From the records below, extract only the lines running from the line with "- **message**: Human-readable" to the line with "1. **Always check", both lines included, reproducing them exactly.

[Data shown]

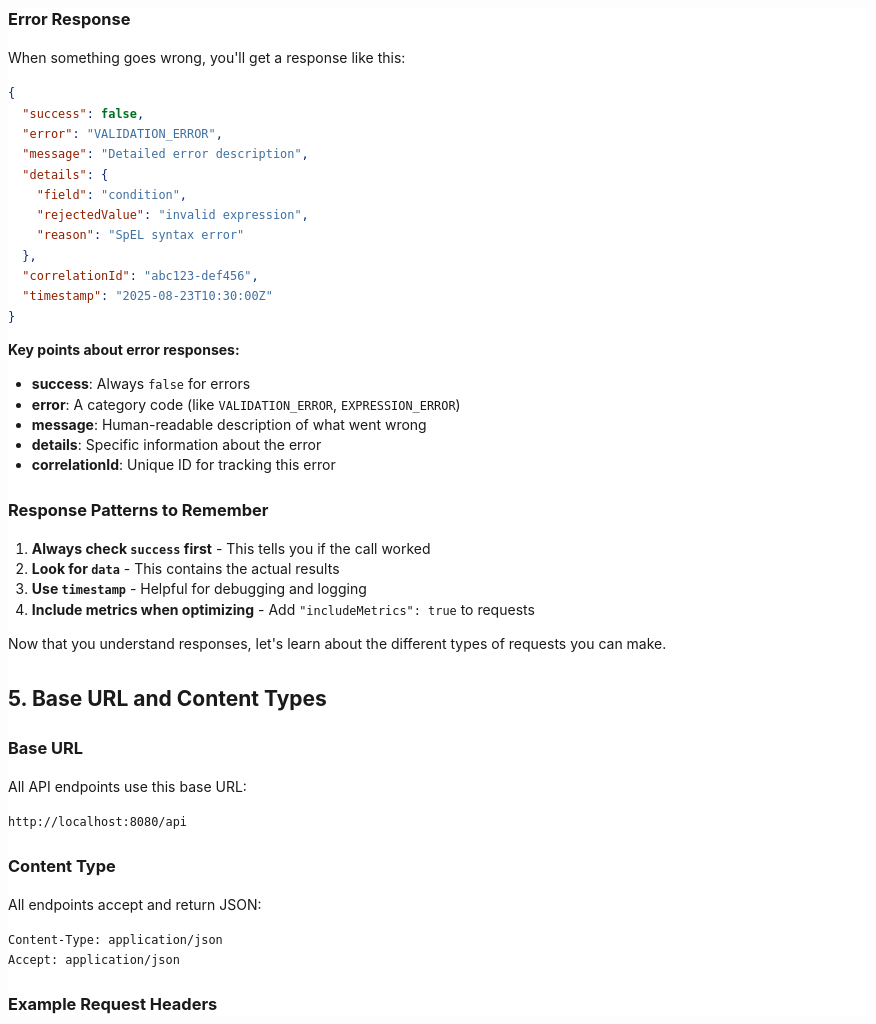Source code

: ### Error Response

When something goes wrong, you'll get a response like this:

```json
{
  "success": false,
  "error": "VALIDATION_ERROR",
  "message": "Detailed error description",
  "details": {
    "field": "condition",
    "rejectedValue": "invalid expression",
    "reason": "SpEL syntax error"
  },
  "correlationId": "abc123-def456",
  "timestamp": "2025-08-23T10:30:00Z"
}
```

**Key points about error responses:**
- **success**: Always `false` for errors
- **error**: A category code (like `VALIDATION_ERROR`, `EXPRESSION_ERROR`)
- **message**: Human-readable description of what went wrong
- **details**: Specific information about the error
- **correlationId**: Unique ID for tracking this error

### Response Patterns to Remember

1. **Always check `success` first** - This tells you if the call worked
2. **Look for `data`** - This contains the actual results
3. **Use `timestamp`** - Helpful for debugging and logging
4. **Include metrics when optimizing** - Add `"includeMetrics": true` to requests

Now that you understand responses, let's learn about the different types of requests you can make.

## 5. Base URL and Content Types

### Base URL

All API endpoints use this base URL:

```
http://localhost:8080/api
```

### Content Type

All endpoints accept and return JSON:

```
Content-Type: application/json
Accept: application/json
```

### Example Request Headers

[/Data shown]
[Data shown]

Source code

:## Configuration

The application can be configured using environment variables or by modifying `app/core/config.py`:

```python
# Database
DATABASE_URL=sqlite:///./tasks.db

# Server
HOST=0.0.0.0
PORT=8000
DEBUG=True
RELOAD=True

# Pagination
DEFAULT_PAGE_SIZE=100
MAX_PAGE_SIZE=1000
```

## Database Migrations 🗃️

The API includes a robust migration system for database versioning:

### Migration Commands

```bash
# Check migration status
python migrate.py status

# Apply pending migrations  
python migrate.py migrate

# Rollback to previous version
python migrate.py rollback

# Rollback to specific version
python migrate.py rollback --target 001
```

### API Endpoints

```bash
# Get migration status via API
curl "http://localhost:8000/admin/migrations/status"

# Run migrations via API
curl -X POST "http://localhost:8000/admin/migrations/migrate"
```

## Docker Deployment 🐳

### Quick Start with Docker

[/Data shown]

» **Response area**:
- **message**: Human-readable description of what went wrong
- **details**: Specific information about the error
- **correlationId**: Unique ID for tracking this error

### Response Patterns to Remember

1. **Always check `success` first** - This tells you if the call worked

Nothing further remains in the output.